No entanto, infelizmente, o Tetelli nunca conseguiu um trabalho regular com desenho, e jamais pôde ou quis largar o seu emprego de bancário para se dedicar exclusivamente aos quadrinhos e à ilustração. Para ele, largar o emprego no banco para tentar ganhar a vida como desenhista seria trocar o certo pelo incerto. E, em um país como este, ainda mais em tempos de crise econômica, a decisão mais sensata é permanecer no emprego que garante o pão de cada dia.
Em todo caso, os trabalhos que o Tetelli publicou pela Marvel foram uma grande vitória dele. Em 1990, quando o nosso ex-professor do curso livre de quadrinhos que frequentávamos em São Bernardo, nos persuadiu a desenhar quadrinhos pornôs, o Tetelli chegou a desenhar alguns quadrinhos desse gênero. No entanto, ele não se sentiu bem com aquilo e chegou a um ponto em que o pai dele o convenceu a largar aquilo, que Deus não havia dado aquele talento para ele desperdiçar desenhando historinha de sacanagem. Nosso ex-professor não aceitou bem isso e disse ao Tetelli uma coisa do tipo: “Você está desperdiçando uma grande oportunidade profissional! Pare de sonhar com a Marvel ou a First Comics! Você nunca irá trabalhar para uma editora dos Estados Unidos!”
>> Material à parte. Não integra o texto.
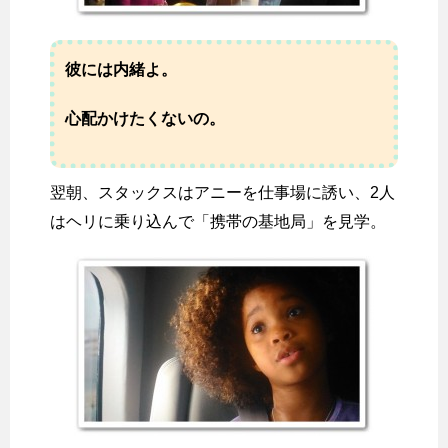
彼には内緒よ。
心配かけたくないの。
翌朝、スタックスはアニーを仕事場に誘い、2人
はヘリに乗り込んで「携帯の基地局」を見学。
Depois que largou o ‘bico” de desenhar quadrinhos pornôs,o Tetelli chegou a desenhar quadrinhos de ficção científica para uma pequena editora que funcionava em São Paulo. Salvo engano, foram os desenhos para uma história escrita pelo roteirista e editor Dario Chaves. Outro trabalho que ele fez foi a arte-final para um “mangá” made in Brazil escrito pelo Sérgio Peixoto. Segundo o Peixoto, o Tetelli receberia o pagamento quando a história fosse publicada. Ao que parece, essa história em quadrinhos permanece inédita.
Tempos depois disso tudo, o Tetelli fez um curso de colorização digital, durante o qual ele produziu esse exercício em que aparece o super-herói favorito dele: o Hulk.
Alguns dos originais das páginas desenhadas pelo Tettelli foram vendidas em sites especializados em vender e leiloar artes originais,mas ele não recebeu um centavo sequer por isso. Ele mesmo nem sabia que os originais das paginas que desenhou estavam sendo vendidos na Internet. Detalhe: em dólares ou euros. Um exemplo é esta página que ele desenhou para a Continuity, a editora do Neal Adams.
Quem sabe um dia a gente possa ter a sorte de encontrar a arte do Tetelli regularmente nas bancas e livrarias?